ABOUT THIS TASK:
One number is all that is asked for: the number of lines below that hold the string "Coolify".

Plain-text document sources:

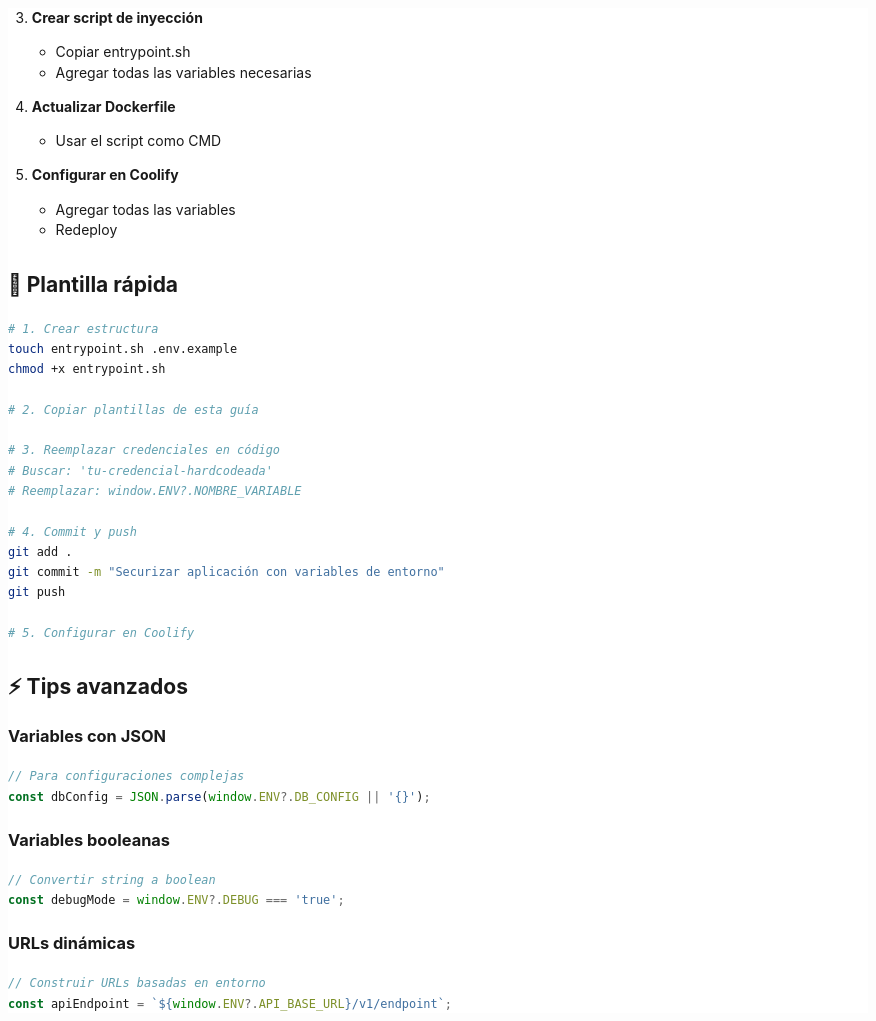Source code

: 3. **Crear script de inyección**
   - Copiar entrypoint.sh
   - Agregar todas las variables necesarias

4. **Actualizar Dockerfile**
   - Usar el script como CMD

5. **Configurar en Coolify**
   - Agregar todas las variables
   - Redeploy

## 🚀 Plantilla rápida

```bash
# 1. Crear estructura
touch entrypoint.sh .env.example
chmod +x entrypoint.sh

# 2. Copiar plantillas de esta guía

# 3. Reemplazar credenciales en código
# Buscar: 'tu-credencial-hardcodeada'
# Reemplazar: window.ENV?.NOMBRE_VARIABLE

# 4. Commit y push
git add .
git commit -m "Securizar aplicación con variables de entorno"
git push

# 5. Configurar en Coolify
```

## ⚡ Tips avanzados

### Variables con JSON
```javascript
// Para configuraciones complejas
const dbConfig = JSON.parse(window.ENV?.DB_CONFIG || '{}');
```

### Variables booleanas
```javascript
// Convertir string a boolean
const debugMode = window.ENV?.DEBUG === 'true';
```

### URLs dinámicas
```javascript
// Construir URLs basadas en entorno
const apiEndpoint = `${window.ENV?.API_BASE_URL}/v1/endpoint`;
```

TASK RESULT:
2